#### EXERCISE PASSAGE ####

If some arguments are not listed, the default values are taken. If there’s only one structre, we don’t need a list of list but the list of metaparameters suffices.

Since we use mSTOPS and a negative weight for c-linearity and c-dependence, a c-linearity/c-dependence close to 0 will overall dominate the stoploss function with the other two criteria being more of an afterthought - in aSTOPS that would be different. We weight all of them equally (\(0.33\)).

[!!]: This is generally the approach to be chosen: We minimize the stoploss, so a c-structuredness index that should be (numerically) large needs a negative weight and a c-structuredness index that should be (numerically) small needs a positive weight.

We now run stops.

set.seed(666)
ressm<-stops(kinshipdelta,loss="stress",stressweight=1,structures=c("cclusteredness","clinearity","cdependence"),strucweight=c(-0.33,0.33,-0.33),verbose=0,strucpars=strucpars,stoptype="multiplicative",lower=0,upper=8)

####

ASSIGNED TASK 1: In the STOPS passage, copy the part from "[!!]: This is" up to and including "now run stops.", changing "stoploss" to "objective".
ASSIGNED TASK 2: Write what comes next in the STOPS passage, starting after its final line.

#### EXTRACTED ENTRIES ####

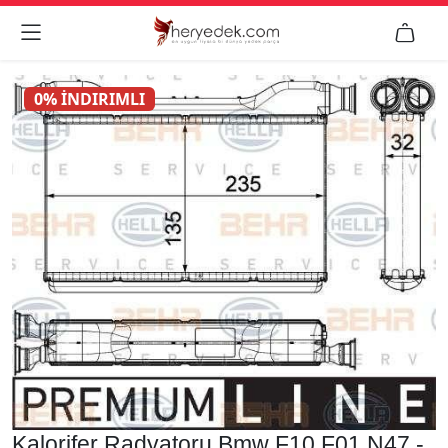


0% İNDIRIMLI
Kalorifer Radyatoru Bmw F10 F01 N47 -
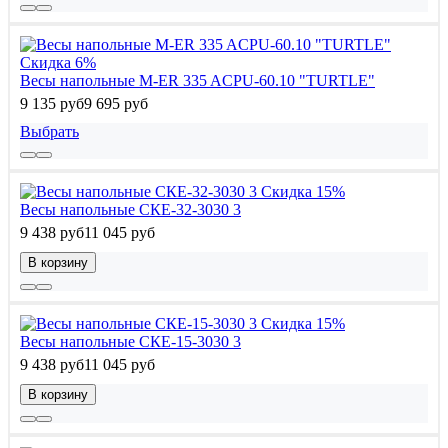
Скидка 6%
Весы напольные M-ER 335 ACPU-60.10 "TURTLE"
9 135 руб
9 695 руб
Выбрать
Скидка 15%
Весы напольные СКЕ-32-3030 3
9 438 руб
11 045 руб
В корзину
Скидка 15%
Весы напольные СКЕ-15-3030 3
9 438 руб
11 045 руб
В корзину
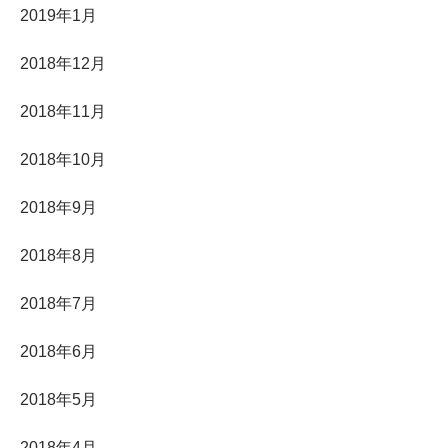
2019年1月
2018年12月
2018年11月
2018年10月
2018年9月
2018年8月
2018年7月
2018年6月
2018年5月
2018年4月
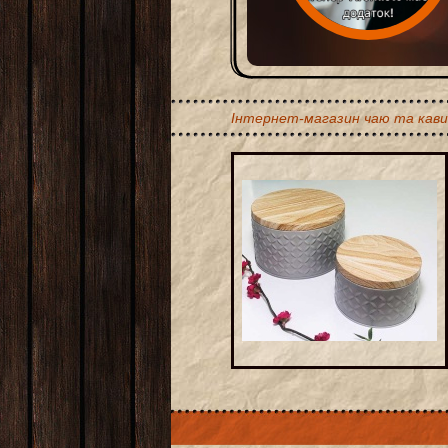
Інтернет-магазин чаю та кави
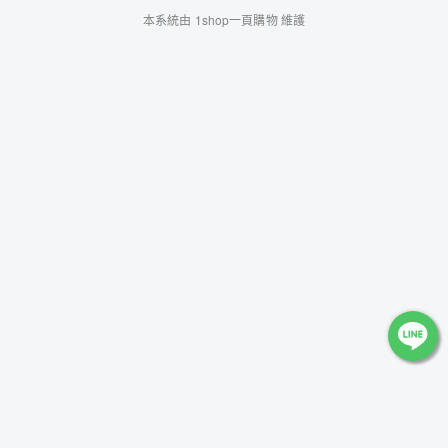
本系統由
1shop一頁購物
維護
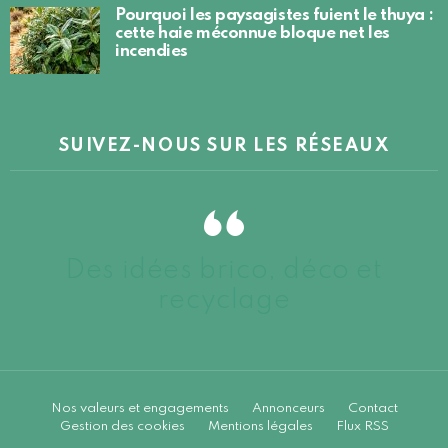
Pourquoi les paysagistes fuient le thuya :
cette haie méconnue bloque net les
incendies
SUIVEZ-NOUS SUR LES RÉSEAUX
Des idées brico, déco et
recyclage
Nos valeurs et engagements
Annonceurs
Contact
Gestion des cookies
Mentions légales
Flux RSS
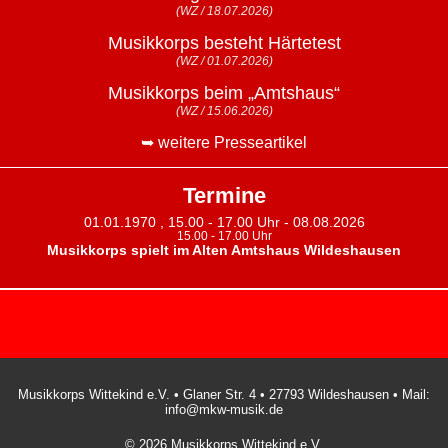
(WZ / 18.07.2026)
Musikkorps besteht Härtetest
(WZ / 01.07.2026)
Musikkorps beim „Amtshaus“
(WZ / 15.06.2026)
➥ weitere Presseartikel
Termine
01.01.1970 , 15.00 - 17.00 Uhr - 08.08.2026
15.00 - 17.00 Uhr
Musikkorps spielt im Alten Amtshaus Wildeshausen
Musikkorps Wittekind e.V. • Glaner Str. 4 • 27793 Wildeshausen • Mail:
info@mkw-musik.de
© 2026 Musikkorps Wittekind e.V.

####

ANSWER SECTION 1:
[!!]: This is generally the approach to be chosen: We minimize the objective, so a c-structuredness index that should be (numerically) large needs a negative weight and a c-structuredness index that should be (numerically) small needs a positive weight.

We now run stops.

ANSWER SECTION 2:
ressm
## 
## Call: stops(dis = kinshipdelta, loss = "stress", structures = c("cclusteredness", 
##     "clinearity", "cdependence"), stressweight = 1, strucweight = c(-0.33, 
##     0.33, -0.33), strucpars = strucpars, lower = 0, upper = 8, 
##     verbose = 0, stoptype = "multiplicative")
## 
## Model: multiplicative STOPS with ratio stress loss function and theta parameter vector (lambda)  =  1.432493 
## 
## Number of objects: 15 
## MDS loss value: 0.06970603 
## C-Structuredness Indices: cclusteredness 0.24108469 clinearity 0.02696876 cdependence 0.20524114 
## Structure optimized loss (stoploss): 0.05705468 
## MDS loss weight: 1 c-structuredness weights: -0.33 0.33 -0.33 
## Number of iterations of ALJ optimization: 28

The print function gives us information about the model. The selected hyperparameter was \(\lambda^*=\) NA. With that and the given metaparameters of the indices we have values of 0.2410847 for c-clusteredness, 0.0269688 for c-linearity and 0.2052411 for c-dependence. Stress ($stress.m) was 0.069706 and stress-1 ($stress, the square root of raw stress) is sqrt(0.069)=0.26.

We plot the obtained configuration with the “optimal” \(\lambda^*\).

plot(ressm)

We can see that the configuration mimics the structuredness we wanted (there is clusteredness, i.e., the terms are arranged in clusters, the projection is near orthogonal but there is a stochastic dependence that is nonlinear. This is a star-shaped arrangement. (No, this is Patrick).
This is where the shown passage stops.